*** DOCUMENT

I was recently interviewed by Becca Anne’s Book Reviews where she asked me about my Top 10 favorite Crash/Sora moments from The Cat’s Eye Chronicles. It was such a fun list to make, I thought I’d share the article here with you guys on the blog. Enjoy!

T. L. Shreffler’s Top 10 Crash/Sora Moments from The Cat’s Eye Chronicles (in chronological order.)

Note: SPOILERS for books 1-3.

1) Sora’s Quest: When Crash saves Sora from drowning.

This early part of the story is fun because Crash and Sora are still at major odds with each other. Sora and co. escape into Fennbog Swamp with the king’s soldiers on their heels. They cross a rickety bridge over a flooded river. The bridge breaks and Sora goes under. The current is too strong to swim against, and she almost drowns until “someone” dives into the water and uses a rope to drag her back to shore.

I love the surprise Sora feels when she looks up and realizes her rescuer is Crash, the dreaded assassin. She feels disconcerted to find herself in his arms, but “too exhausted to protest.” She isn’t sure if Crash rescued her out of ruthless practicality or if he might just care about her wellbeing. To paraphrase Dorian the thief: “Careful, Crash. You almost seem concerned.”

2) Sora’s Quest: When Sora saves Crash from drowning.

******

▸ REQUEST A
Answer these questions about the blog post on Crash/Sora moments, giving each answer on its own line marked the same way:
(i) Who interviewed the author?
(ii) Into what swamp do Sora and co. escape?
(iii) Which character is paraphrased saying "Careful, Crash. You almost seem concerned."?
▸ REQUEST B
Rewrite the listing starting at its first line and ending at the line containing "vignetting: fall-off start 100.74%, width/height", substituting "edited" for "developed" and leaving everything else unchanged. Leave the pictures out of your answer.
The blog post and the listing that follows it were taken from unrelated sources.

*** ROWS

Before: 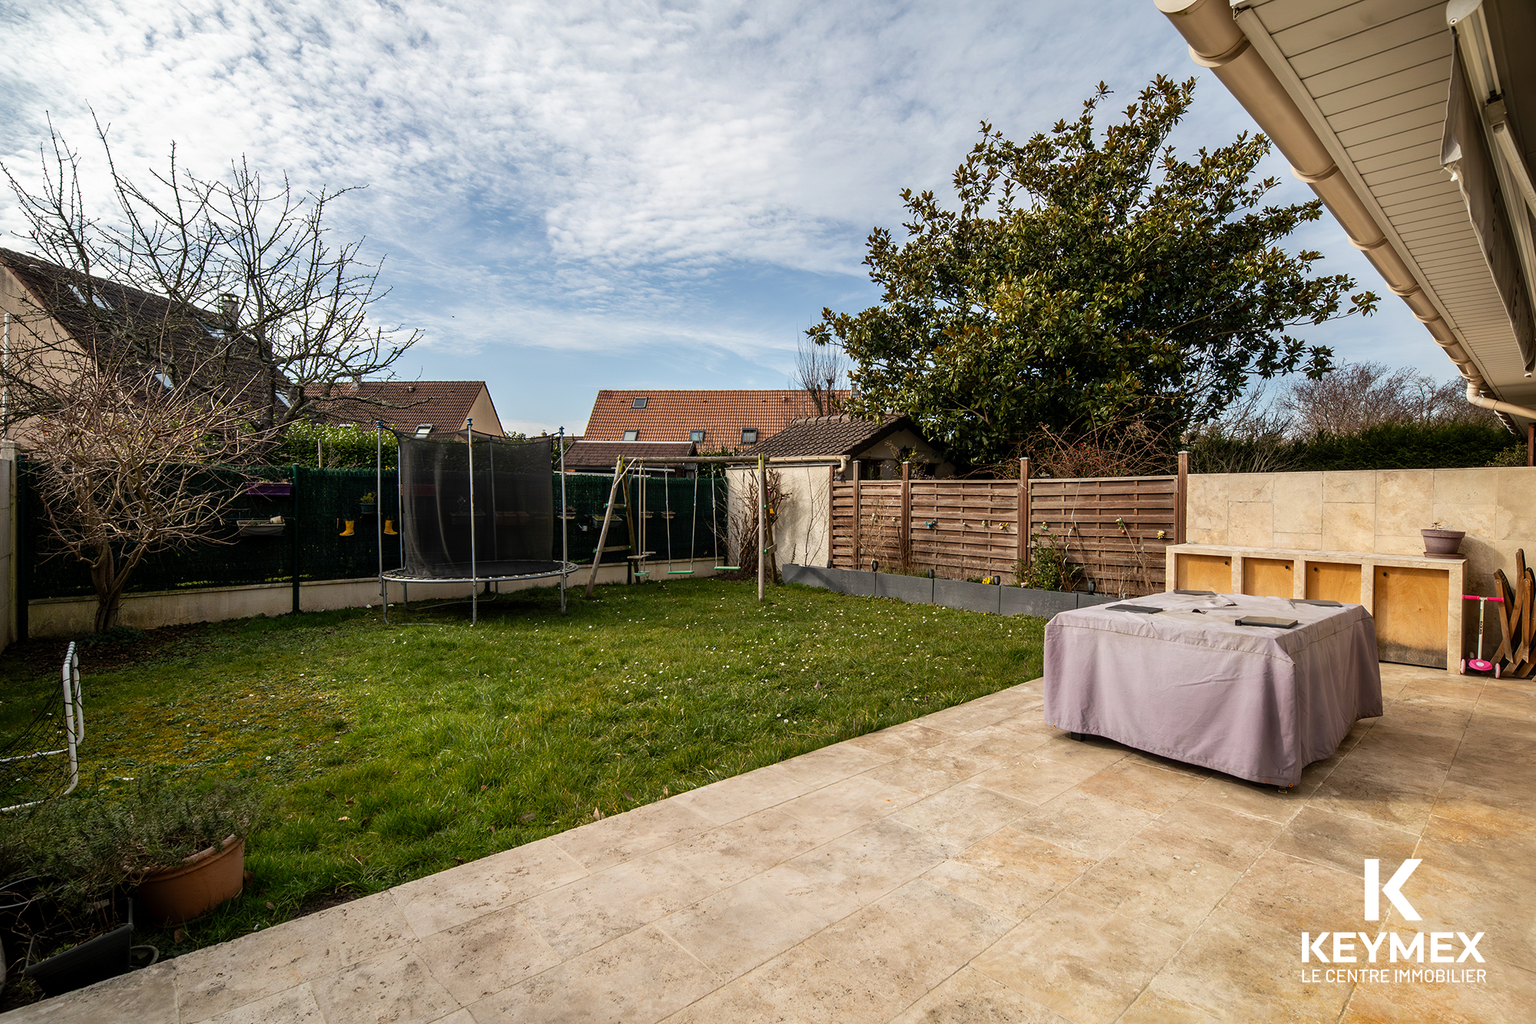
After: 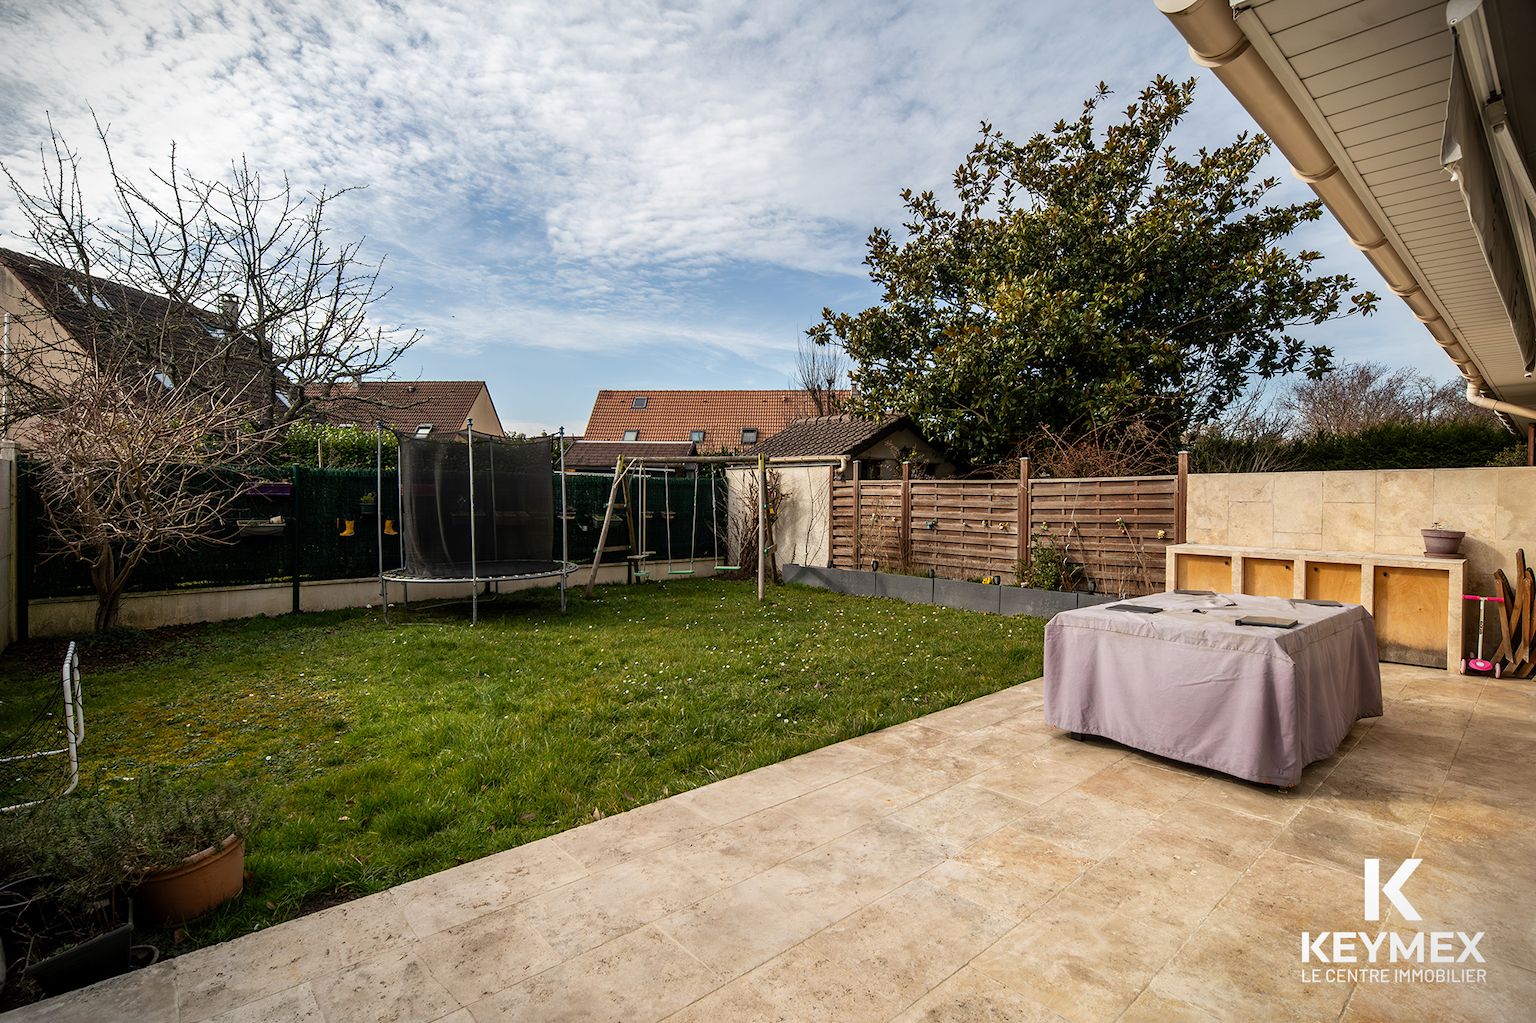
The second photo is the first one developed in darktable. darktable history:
vignetting: fall-off start 100.74%, width/height ratio 1.304
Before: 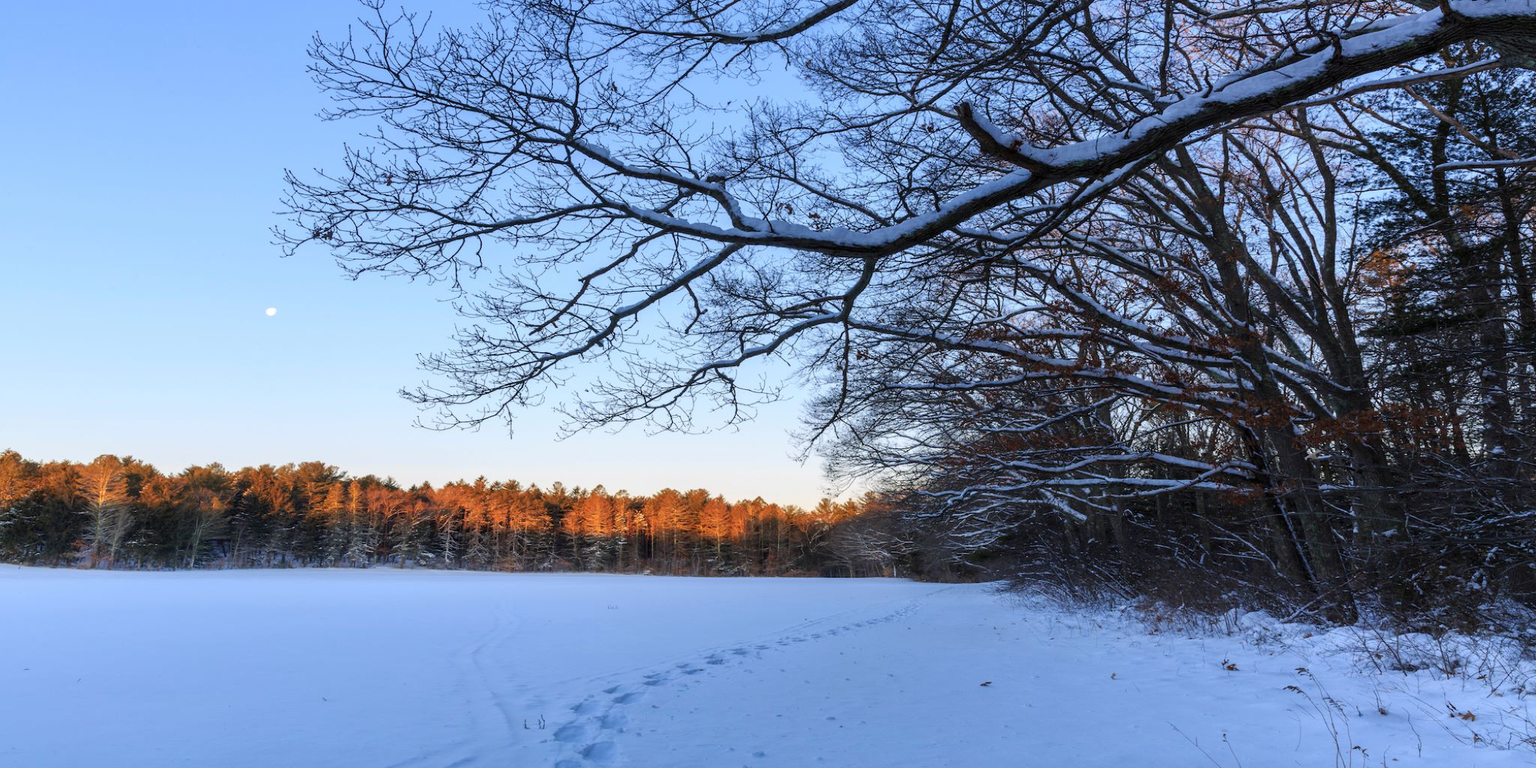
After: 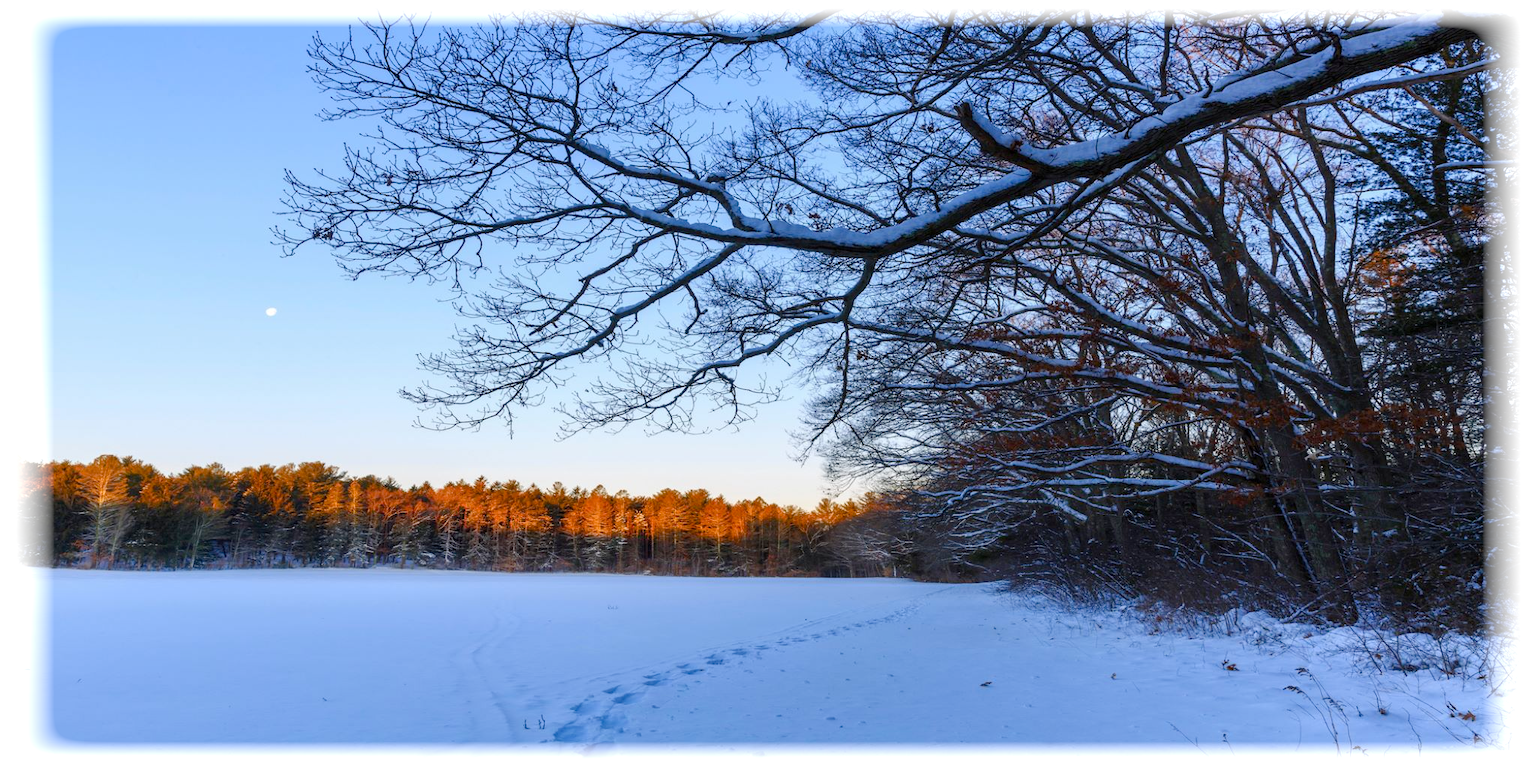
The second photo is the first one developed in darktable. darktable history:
color balance rgb: perceptual saturation grading › global saturation 20%, perceptual saturation grading › highlights -25%, perceptual saturation grading › shadows 50%
vignetting: fall-off start 93%, fall-off radius 5%, brightness 1, saturation -0.49, automatic ratio true, width/height ratio 1.332, shape 0.04, unbound false
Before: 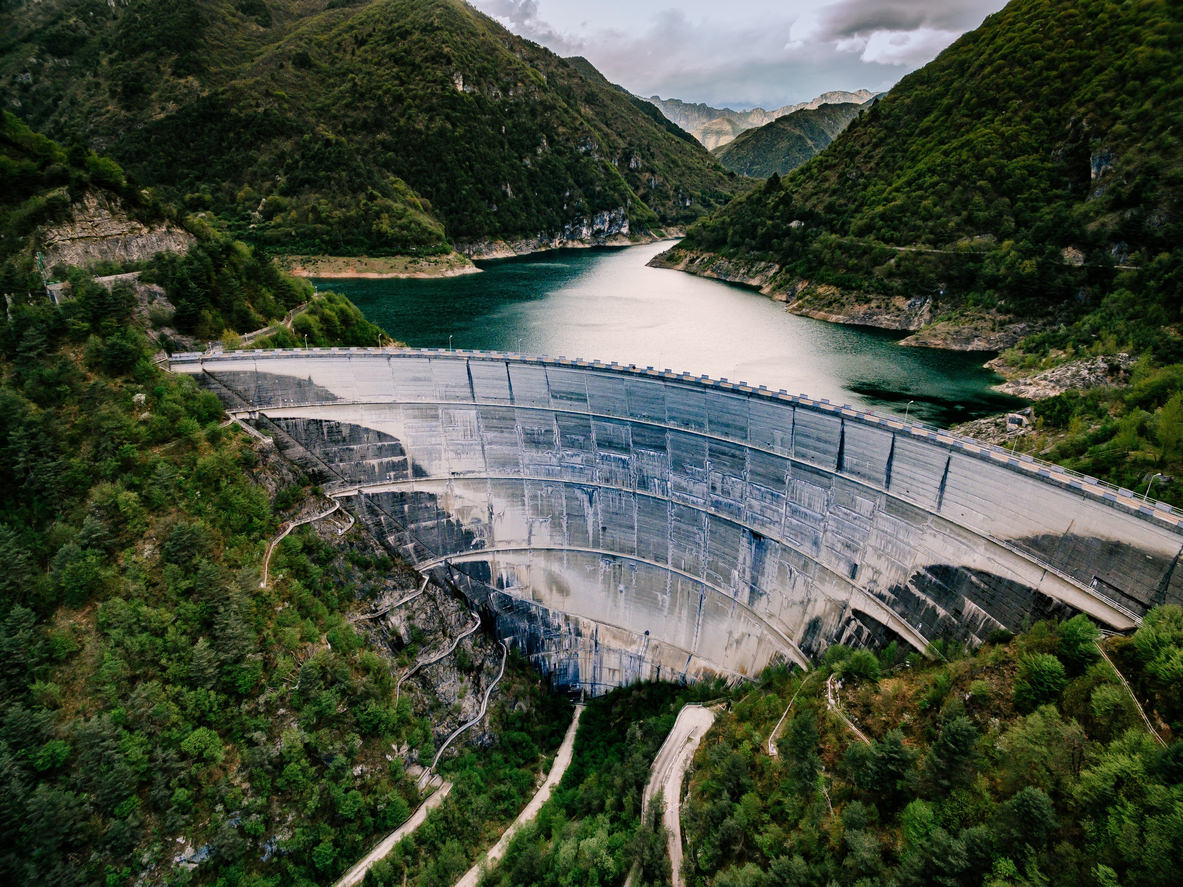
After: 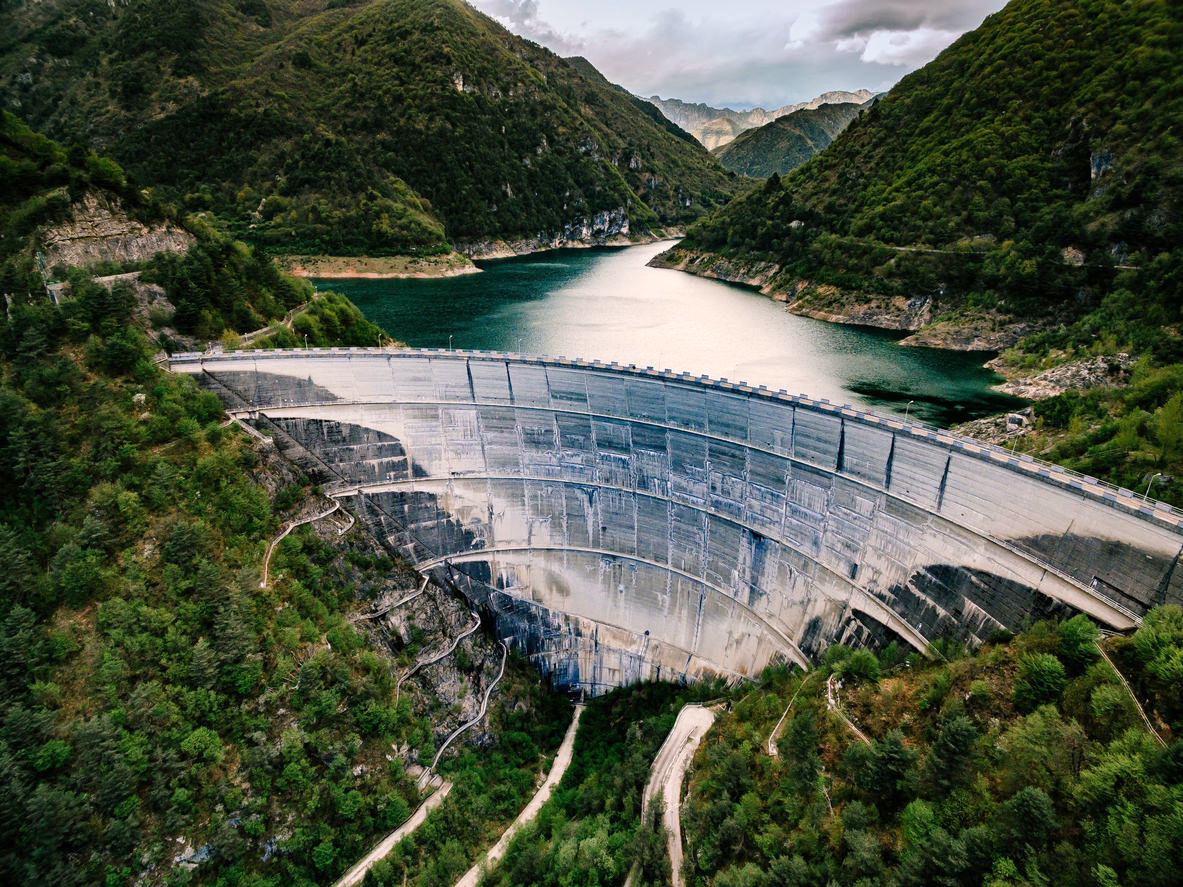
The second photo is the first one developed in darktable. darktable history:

******

▸ CORRECT ANSWER A
(i) Becca Anne's Book Reviews
(ii) Fennbog Swamp
(iii) Dorian the thief

▸ CORRECT ANSWER B
Before: 
After: 
The second photo is the first one edited in darktable. darktable history:
vignetting: fall-off start 100.74%, width/height ratio 1.304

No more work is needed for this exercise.